Ben Sneesby

Personal information
- Full name: Benjamin James Norman Leppard Sneesby
- Nationality: British
- Born: 26 June 1994 (age 31)

Sport
- Country: Great Britain
- Sport: Alpine skiing
- Event(s): Alpine Skiing Slalom Giant Slalom

Achievements and titles
- Paralympic finals: 2014 Sochi

= Ben Sneesby =

British alpine skier (born 1994)

Benjamin "Ben" Sneesby (born 26 June 1994) is a British alpine skier. Sneesby uses a sit-ski in competitions.

==Personal history==
Sneesby was born on 26 June 1994 in High Wycombe. At the age of three months he was diagnosed with neuroblastoma, a childhood cancer. He underwent a course of chemotherapy and several operations, which resulted in the successful treatment of the tumour, but left him with no sensation in his left leg, and only partial feeling in his right leg.

Sneesby attended school at Claires Court School in Maidenhead and John Hampden Grammar School in High Wycombe, but on achieving his A-Levels, decided to defer his degree course to focus on his skiing.
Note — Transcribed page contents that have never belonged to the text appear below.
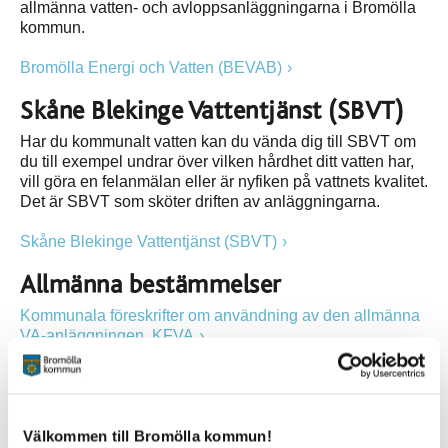
allmänna vatten- och avloppsanläggningarna i Bromölla
kommun.
Bromölla Energi och Vatten (BEVAB)
Skåne Blekinge Vattentjänst (SBVT)
Har du kommunalt vatten kan du vända dig till SBVT om
du till exempel undrar över vilken hårdhet ditt vatten har,
vill göra en felanmälan eller är nyfiken på vattnets kvalitet.
Det är SBVT som sköter driften av anläggningarna.
Skåne Blekinge Vattentjänst (SBVT)
Allmänna bestämmelser
Kommunala föreskrifter om användning av den allmänna
VA-anläggningen, KFVA
Kommunal vatten- och avloppsplan
Välkommen till Bromölla kommun!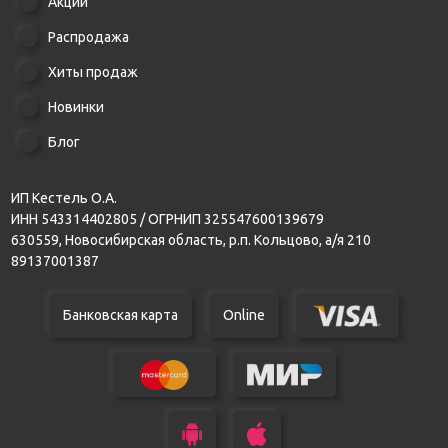
Акции
Распродажа
Хиты продаж
Новинки
Блог
ИП Кестель О.А.
ИНН 543314402805 / ОГРНИП 325547600139679
630559, Новосибирская область, р.п. Кольцово, а/я 210
89137001387
Банковская карта
Online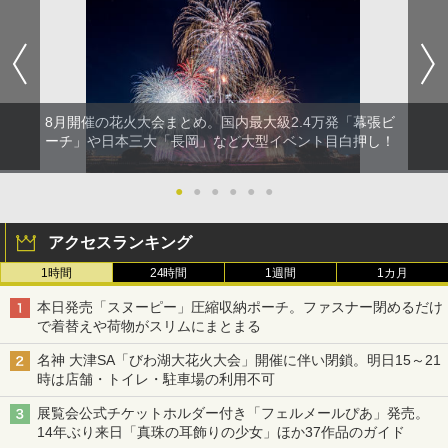
8月開催の花火大会まとめ。国内最大級2.4万発「幕張ビ
ーチ」や日本三大「長岡」など大型イベント目白押し！
●
●
●
●
●
●
アクセスランキング
1時間
24時間
1週間
1カ月
本日発売「スヌーピー」圧縮収納ポーチ。ファスナー閉めるだけ
で着替えや荷物がスリムにまとまる
名神 大津SA「びわ湖大花火大会」開催に伴い閉鎖。明日15～21
時は店舗・トイレ・駐車場の利用不可
展覧会公式チケットホルダー付き「フェルメールぴあ」発売。
14年ぶり来日「真珠の耳飾りの少女」ほか37作品のガイド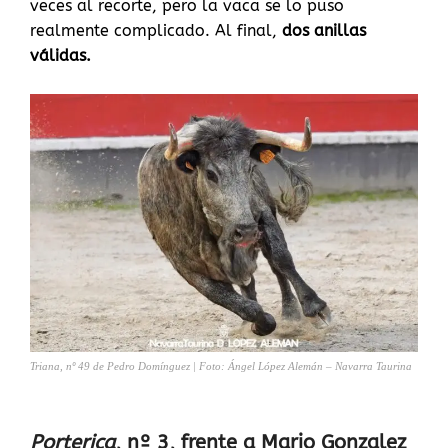
veces al recorte, pero la vaca se lo puso
realmente complicado. Al final,
dos anillas
válidas.
Triana, nº 49 de Pedro Domínguez | Foto: Ángel López Alemán – Navarra Taurina
Porterica
, nº 3, frente a Mario Gonzalez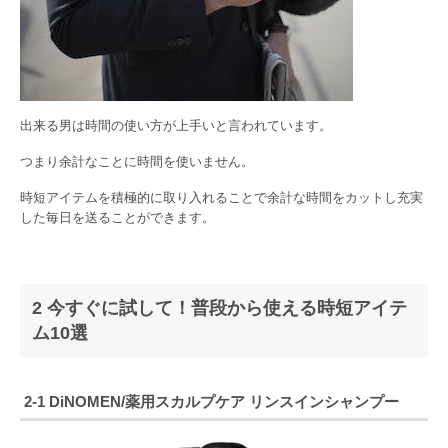
出来る男は時間の使い方が上手いと言われています。
つまり余計なことに時間を使いません。
時短アイテムを積極的に取り入れることで余計な時間をカットし充実
した毎日を送ることができます。
2 今すぐに試して！普段から使える時短アイテ
ム10選
2-1
DiNOMEN/薬用スカルプケア リンスインシャンプー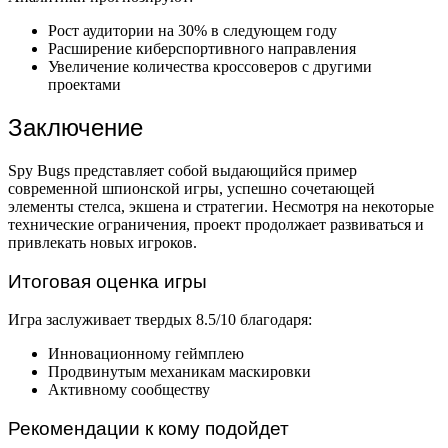
Рост аудитории на 30% в следующем году
Расширение киберспортивного направления
Увеличение количества кроссоверов с другими
проектами
Заключение
Spy Bugs представляет собой выдающийся пример
современной шпионской игры, успешно сочетающей
элементы стелса, экшена и стратегии. Несмотря на некоторые
технические ограничения, проект продолжает развиваться и
привлекать новых игроков.
Итоговая оценка игры
Игра заслуживает твердых 8.5/10 благодаря:
Инновационному геймплею
Продвинутым механикам маскировки
Активному сообществу
Рекомендации к кому подойдет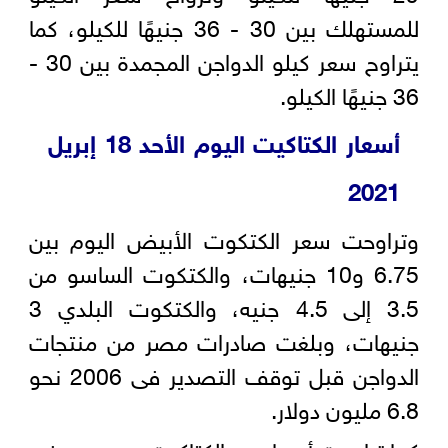
للمستهلك بين 30 - 36 جنيهًا للكيلو، كما
يتراوح سعر كيلو الدواجن المجمدة بين 30 -
36 جنيهًا الكيلو.
أسعار الكتاكيت اليوم الأحد 18 إبريل
2021
وتراوحت سعر الكتكوت الأبيض اليوم بين
6.75 و10 جنيهات، والكتكوت الساسو من
3.5 إلى 4.5 جنيه، والكتكوت البلدي 3
جنيهات، وبلغت صادرات مصر من منتجات
الدواجن قبل توقف التصدير فى 2006 نحو
6.8 مليون دولار.
كما تراوحت أسعار بيع الكتاكيت عمر يوم، في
He is now studying LLB Law at the University of Leeds.

==Sports career==
Sneesby began skiing at the age of 11 at adaptive sessions on a dry ski slope in High Wycombe. At the age of 13 he was spotted by the British Disabled Ski Team (BDST) and was offered a place as one of the first members of the BDST youth development squad. As well as showing promise as a skier, Sneesby also showed a talent for wheelchair basketball playing for the MK Aces and captaining the England South Wheelchair Basketball team at the 2013 National School Games.

Sneesby decided to focus fully on his skiing and in his first full competitive season in 2010 he recorded four top ten finishes across his events which qualified him to race at Europa Cup level in all five events, including his favoured Super G, Super Combination and Downhill. In early 2014 it was announced that he had qualified for the Great Britain team that would be competing at the 2014 Winter Paralympics in Sochi, Russia; competing in the sit-ski events. This was his debut Paralympics.

In January 2018 Sneesby was selected for the Great Britain Development Team for Wheelchair Tennis.